Markets often look “random” until you notice a quiet variable changing underneath: interest rates.

Rates don’t just affect bonds. They influence the discount rate, and the discount rate reshapes how future value becomes today’s price.

The simplest idea: present value

If you expect cash flows in the future, you discount them to get a value today.

When rates rise, discounting gets harsher.
When rates fall, discounting gets softer.

That’s why “valuation compression” can happen quickly when yields move.

A developer-style mental model

Think of rates like a global configuration value:

Change the config → many modules behave differently

Nothing else needs to “break” for outputs to shift

Here’s a simplified pseudo-example:

value_today = future_cashflow / (1 + discount_rate) ^ years

If discount_rate increases, value_today decreases.

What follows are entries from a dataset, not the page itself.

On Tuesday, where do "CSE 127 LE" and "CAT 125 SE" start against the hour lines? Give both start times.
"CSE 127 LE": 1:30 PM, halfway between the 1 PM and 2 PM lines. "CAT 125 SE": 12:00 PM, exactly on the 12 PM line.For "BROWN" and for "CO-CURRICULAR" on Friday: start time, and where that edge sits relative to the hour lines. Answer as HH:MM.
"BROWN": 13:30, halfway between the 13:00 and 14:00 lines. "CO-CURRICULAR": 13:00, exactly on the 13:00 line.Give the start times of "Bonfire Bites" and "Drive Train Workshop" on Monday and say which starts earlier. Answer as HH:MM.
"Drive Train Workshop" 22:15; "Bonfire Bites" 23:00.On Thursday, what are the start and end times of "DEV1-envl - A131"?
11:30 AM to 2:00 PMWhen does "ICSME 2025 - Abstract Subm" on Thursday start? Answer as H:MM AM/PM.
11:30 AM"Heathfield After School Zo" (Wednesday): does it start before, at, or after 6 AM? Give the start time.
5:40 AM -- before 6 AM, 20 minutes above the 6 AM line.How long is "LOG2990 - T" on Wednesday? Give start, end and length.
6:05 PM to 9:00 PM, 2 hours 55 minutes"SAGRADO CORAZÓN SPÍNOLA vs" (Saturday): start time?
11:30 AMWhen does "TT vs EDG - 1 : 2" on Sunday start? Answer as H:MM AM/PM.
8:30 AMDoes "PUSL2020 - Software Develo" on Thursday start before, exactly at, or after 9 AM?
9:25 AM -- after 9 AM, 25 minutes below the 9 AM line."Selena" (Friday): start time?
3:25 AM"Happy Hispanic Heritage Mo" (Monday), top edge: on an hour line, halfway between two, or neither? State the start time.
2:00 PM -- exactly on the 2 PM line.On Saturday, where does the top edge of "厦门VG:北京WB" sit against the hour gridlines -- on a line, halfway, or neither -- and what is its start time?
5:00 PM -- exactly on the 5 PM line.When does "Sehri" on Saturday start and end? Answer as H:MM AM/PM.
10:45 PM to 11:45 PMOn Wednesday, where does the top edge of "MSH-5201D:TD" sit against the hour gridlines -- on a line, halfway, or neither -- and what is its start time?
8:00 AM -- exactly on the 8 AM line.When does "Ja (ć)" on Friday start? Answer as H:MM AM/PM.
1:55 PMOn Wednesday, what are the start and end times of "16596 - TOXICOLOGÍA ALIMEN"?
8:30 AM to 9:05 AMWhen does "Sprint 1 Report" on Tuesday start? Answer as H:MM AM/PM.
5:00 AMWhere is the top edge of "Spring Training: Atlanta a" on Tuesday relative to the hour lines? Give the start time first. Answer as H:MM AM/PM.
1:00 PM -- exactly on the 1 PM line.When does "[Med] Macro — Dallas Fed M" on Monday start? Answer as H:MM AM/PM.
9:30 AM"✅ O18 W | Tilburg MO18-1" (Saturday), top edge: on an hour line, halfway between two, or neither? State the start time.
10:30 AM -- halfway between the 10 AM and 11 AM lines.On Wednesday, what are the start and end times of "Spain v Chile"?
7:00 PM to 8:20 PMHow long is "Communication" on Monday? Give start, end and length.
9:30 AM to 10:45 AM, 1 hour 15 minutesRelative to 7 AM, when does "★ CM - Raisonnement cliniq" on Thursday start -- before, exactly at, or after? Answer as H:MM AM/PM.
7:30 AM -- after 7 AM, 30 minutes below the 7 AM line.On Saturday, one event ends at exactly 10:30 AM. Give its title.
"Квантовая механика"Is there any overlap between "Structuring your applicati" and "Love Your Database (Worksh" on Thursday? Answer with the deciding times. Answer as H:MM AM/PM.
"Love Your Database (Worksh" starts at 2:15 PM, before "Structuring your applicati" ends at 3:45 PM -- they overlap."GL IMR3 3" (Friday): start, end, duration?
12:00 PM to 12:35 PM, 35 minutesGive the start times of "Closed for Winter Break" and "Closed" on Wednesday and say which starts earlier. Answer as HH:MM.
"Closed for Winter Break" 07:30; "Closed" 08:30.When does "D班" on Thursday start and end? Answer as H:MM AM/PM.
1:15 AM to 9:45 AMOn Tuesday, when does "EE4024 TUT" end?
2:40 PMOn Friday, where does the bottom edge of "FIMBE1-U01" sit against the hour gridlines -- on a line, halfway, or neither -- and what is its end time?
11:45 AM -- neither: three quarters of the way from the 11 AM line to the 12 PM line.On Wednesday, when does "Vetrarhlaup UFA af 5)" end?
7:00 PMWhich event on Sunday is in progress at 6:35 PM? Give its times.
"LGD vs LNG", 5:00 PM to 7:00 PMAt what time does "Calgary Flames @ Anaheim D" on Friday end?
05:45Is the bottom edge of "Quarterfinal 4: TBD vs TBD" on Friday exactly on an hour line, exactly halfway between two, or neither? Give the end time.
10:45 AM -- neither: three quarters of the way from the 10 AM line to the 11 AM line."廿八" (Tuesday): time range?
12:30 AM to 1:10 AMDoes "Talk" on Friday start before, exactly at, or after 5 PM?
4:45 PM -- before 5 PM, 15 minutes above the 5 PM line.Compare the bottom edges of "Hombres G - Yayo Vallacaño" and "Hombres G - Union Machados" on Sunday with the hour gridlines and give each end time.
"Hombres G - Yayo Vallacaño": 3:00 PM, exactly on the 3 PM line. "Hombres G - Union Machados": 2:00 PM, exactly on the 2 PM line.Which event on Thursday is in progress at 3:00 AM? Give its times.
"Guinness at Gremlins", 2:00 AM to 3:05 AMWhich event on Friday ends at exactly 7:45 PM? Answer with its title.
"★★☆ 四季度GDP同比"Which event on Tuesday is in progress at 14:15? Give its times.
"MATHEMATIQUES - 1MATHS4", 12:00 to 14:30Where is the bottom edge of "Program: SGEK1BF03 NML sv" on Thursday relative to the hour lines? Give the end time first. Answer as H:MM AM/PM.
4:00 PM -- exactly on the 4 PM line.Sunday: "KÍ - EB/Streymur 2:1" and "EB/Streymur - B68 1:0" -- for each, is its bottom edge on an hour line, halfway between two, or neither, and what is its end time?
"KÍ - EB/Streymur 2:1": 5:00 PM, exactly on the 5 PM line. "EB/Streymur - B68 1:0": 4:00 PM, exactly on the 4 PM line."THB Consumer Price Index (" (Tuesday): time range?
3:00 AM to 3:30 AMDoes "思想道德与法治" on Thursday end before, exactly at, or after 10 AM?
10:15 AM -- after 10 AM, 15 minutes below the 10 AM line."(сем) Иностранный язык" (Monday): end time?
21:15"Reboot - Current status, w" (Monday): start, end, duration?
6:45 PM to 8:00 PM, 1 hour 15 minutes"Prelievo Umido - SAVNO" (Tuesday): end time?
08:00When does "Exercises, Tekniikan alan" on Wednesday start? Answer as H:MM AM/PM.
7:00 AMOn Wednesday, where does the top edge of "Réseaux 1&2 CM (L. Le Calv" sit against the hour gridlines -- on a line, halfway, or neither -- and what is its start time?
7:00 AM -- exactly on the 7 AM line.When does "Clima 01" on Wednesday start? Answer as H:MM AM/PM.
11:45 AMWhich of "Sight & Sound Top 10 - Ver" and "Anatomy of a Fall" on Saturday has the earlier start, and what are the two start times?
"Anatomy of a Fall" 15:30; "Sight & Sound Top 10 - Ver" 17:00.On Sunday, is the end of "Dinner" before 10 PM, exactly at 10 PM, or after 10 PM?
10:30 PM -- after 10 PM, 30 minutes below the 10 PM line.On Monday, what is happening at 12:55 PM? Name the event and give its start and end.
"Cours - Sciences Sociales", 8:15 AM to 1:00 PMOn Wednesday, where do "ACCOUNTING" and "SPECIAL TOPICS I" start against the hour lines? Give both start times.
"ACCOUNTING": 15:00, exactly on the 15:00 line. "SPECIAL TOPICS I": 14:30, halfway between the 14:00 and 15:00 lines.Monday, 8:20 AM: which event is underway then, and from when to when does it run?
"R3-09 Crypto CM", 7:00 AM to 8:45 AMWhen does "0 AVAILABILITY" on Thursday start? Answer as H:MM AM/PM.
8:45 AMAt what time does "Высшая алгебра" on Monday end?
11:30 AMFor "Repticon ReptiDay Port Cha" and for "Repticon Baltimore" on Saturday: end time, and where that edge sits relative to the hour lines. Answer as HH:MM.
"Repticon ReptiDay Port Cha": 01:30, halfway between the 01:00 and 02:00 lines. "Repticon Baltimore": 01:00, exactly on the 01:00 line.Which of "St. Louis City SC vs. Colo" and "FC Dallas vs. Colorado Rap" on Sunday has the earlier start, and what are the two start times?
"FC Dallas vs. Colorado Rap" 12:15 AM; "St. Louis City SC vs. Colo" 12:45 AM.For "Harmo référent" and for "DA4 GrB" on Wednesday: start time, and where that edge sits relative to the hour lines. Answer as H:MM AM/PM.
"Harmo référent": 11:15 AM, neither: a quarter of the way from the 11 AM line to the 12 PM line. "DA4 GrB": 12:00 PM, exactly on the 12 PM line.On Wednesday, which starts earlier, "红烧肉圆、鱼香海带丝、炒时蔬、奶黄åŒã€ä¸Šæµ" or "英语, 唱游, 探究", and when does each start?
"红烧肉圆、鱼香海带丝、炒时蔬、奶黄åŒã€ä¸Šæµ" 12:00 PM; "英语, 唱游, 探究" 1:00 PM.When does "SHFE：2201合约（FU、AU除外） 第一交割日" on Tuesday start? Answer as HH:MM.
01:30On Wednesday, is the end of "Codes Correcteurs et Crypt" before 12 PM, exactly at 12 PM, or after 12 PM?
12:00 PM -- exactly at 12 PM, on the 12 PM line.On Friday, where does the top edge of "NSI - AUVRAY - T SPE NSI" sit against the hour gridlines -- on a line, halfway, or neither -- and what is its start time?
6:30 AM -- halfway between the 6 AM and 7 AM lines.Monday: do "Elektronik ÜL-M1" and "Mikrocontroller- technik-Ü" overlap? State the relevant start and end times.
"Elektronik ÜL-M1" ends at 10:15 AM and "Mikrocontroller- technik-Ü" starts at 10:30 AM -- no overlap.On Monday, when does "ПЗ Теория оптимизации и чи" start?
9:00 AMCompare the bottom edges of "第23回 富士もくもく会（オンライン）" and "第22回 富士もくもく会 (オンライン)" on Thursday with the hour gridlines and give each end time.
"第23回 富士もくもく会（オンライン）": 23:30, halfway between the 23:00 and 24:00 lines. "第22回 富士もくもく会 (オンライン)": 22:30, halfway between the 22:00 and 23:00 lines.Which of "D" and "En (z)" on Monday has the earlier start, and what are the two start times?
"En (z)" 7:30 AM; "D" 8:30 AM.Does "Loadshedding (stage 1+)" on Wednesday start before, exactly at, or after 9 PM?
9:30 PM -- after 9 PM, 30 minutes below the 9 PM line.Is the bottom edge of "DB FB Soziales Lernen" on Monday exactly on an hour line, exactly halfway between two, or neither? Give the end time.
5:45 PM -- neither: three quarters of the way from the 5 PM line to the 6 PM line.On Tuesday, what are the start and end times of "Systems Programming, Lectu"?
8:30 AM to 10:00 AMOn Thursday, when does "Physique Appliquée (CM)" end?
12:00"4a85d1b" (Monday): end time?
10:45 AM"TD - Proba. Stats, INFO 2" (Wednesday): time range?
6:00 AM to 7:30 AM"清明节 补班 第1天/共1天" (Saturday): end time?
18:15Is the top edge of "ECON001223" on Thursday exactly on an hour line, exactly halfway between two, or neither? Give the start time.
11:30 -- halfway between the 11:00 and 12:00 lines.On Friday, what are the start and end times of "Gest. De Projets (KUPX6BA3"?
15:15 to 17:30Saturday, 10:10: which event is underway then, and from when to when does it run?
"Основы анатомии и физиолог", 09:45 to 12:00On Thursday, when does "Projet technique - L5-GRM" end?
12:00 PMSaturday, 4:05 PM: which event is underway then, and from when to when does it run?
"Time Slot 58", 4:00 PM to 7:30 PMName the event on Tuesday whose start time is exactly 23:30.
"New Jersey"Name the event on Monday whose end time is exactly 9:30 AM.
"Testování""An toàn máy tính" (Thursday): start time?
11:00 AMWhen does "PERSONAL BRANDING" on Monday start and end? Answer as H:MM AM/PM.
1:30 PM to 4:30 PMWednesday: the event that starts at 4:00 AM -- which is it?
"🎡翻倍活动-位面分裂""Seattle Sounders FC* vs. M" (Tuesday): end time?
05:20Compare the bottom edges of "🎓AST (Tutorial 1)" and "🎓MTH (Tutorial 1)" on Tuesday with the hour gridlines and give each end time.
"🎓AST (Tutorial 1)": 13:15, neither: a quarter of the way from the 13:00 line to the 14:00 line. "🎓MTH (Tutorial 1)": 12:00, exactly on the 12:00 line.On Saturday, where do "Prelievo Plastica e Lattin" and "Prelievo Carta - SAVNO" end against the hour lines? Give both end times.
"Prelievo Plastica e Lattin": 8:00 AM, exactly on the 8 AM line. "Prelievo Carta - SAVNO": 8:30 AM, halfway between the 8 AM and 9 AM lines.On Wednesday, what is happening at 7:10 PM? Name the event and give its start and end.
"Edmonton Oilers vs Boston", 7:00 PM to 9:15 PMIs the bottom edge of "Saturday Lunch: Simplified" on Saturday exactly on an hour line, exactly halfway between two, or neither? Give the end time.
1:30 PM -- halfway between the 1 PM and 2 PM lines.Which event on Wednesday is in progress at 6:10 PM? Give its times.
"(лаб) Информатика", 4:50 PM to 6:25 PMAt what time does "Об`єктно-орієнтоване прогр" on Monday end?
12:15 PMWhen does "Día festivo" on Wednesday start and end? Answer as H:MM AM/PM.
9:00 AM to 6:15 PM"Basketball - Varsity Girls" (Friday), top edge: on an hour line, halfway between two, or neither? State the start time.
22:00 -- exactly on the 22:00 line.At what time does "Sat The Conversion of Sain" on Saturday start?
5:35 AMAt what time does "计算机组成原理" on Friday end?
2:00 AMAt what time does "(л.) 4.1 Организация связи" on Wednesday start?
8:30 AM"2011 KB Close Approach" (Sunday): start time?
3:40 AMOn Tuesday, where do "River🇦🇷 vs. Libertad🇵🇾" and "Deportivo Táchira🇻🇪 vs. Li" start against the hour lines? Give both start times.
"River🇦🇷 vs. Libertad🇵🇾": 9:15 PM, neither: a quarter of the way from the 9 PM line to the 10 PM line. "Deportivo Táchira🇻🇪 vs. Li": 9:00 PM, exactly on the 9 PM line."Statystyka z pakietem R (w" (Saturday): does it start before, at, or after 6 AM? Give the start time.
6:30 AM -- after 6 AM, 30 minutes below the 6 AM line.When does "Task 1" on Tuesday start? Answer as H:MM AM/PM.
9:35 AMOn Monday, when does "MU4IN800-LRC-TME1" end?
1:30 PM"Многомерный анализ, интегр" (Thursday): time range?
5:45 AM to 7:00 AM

Hidden concentration: “diversified” but rate-dependent

A portfolio can hold many different assets and still depend on one regime:

stable funding

low discount rate

calm liquidity conditions

When that regime changes, everything reprices.

A practical Monday checklist

Instead of predicting headlines, I ask:

What is my system sensitive to this week? (rates, growth, inflation, liquidity)

Which components break if rates rise quickly?

Is sizing designed for stress, not comfort?

Do I have real liquidity, or only calm-market liquidity?

Takeaway

I’m not trying to forecast every move.
I’m trying to reduce fragility.

When you understand rates → valuation, market behavior becomes less emotional and more structural.